第100話:策士の余韻、あるいは紅茶の香り
ようやく静まり返った居間で、私は九条さんと共に、
バロが淹れてくれた温かい紅茶を啜っていた。
「……バロ。さっきのマスコミを追い払ったあの光、
ただの目潰しじゃなかったわよね? みんな変だったわ」
私の問いに、バロのホログラムは慇懃に一礼して見せた。
口調はいつもの、澄ました執事のものに戻っている。
『お目が高い。

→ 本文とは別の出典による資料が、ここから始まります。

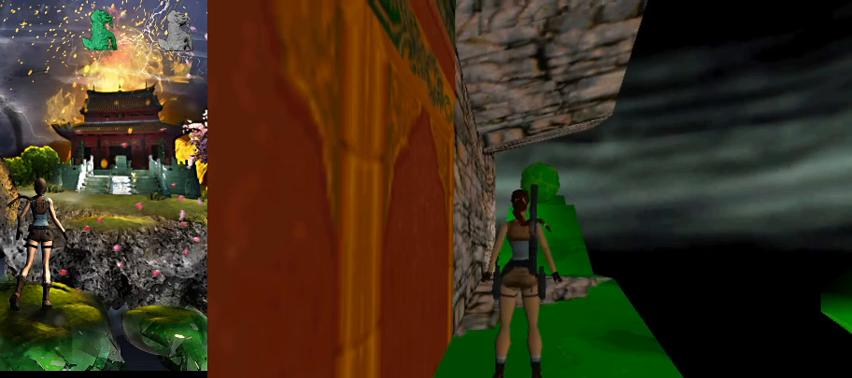
{"keys": [], "events": []}
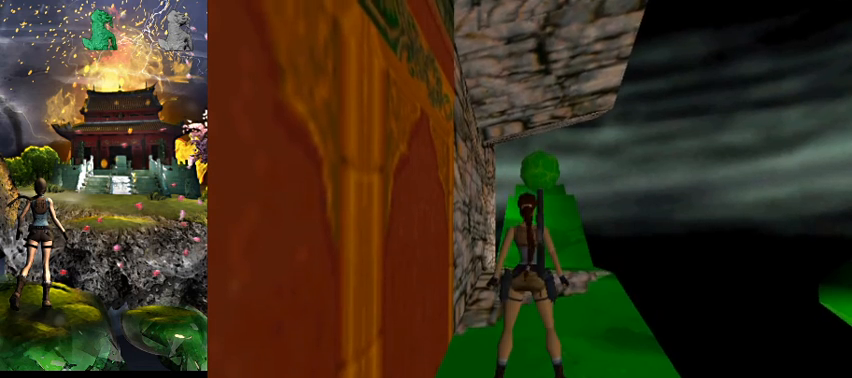
{"keys": [], "events": []}
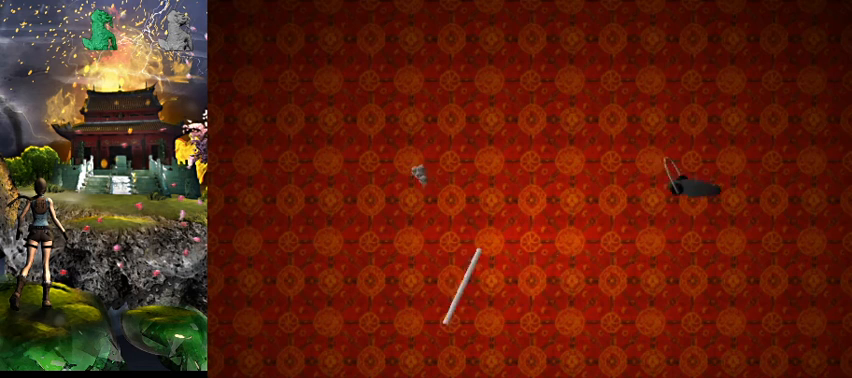
{"keys": [], "events": []}
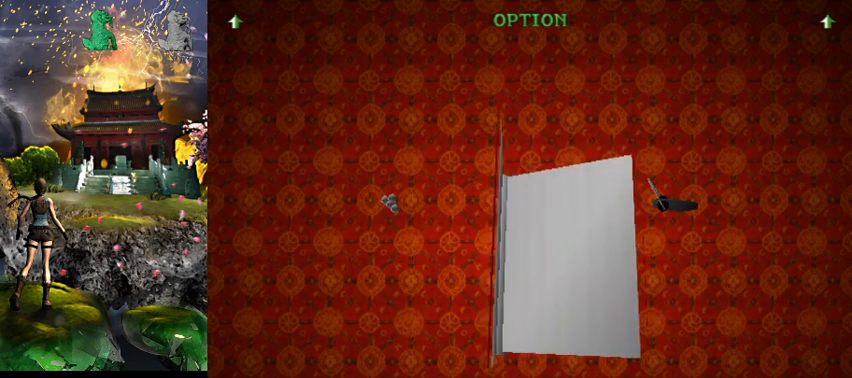
{"keys": [], "events": []}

あれはフラッシュの中に、特定の周期で
細かい点滅を混ぜ、脳へ直接働きかける
「視覚誘導型・催眠デバイス」でございます』
バロは淡々と、恐ろしい機能について説明を続ける。
『光を見た者は脳がフリーズし、暗示にかかりやすくなります。
「仕事など放り出して早く寝たい」という強い暗示を、
皆様の脳内へ丁寧に流し込ませていただきました』
「……おじいちゃん。昔より性格悪くなってない?」
九条さんも呆れ顔で、けれど楽しそうに笑う。
「あの方は昔から、科学を悪戯に使う天才だったわ。
でも、没収されたガソタムの方はどうするつもり?」
『フフフ……。あんな物、くれてやればよいのです。
ハッキングによれば、政府は手に負えず解体処分に
決めたようですが、果たしてまともに壊せますかな』
バロは皮肉な笑みを浮かべ、さらに言葉を重ねた。
『ネジの一本に至るまで、源造様が設計した特殊合金。
現在の技術では、傷をつけることすら不可能でしょう』
おじいちゃんの用意周到な意地悪さに呆れながらも、
私はようやく、肩の力を抜いて一息つくことができた。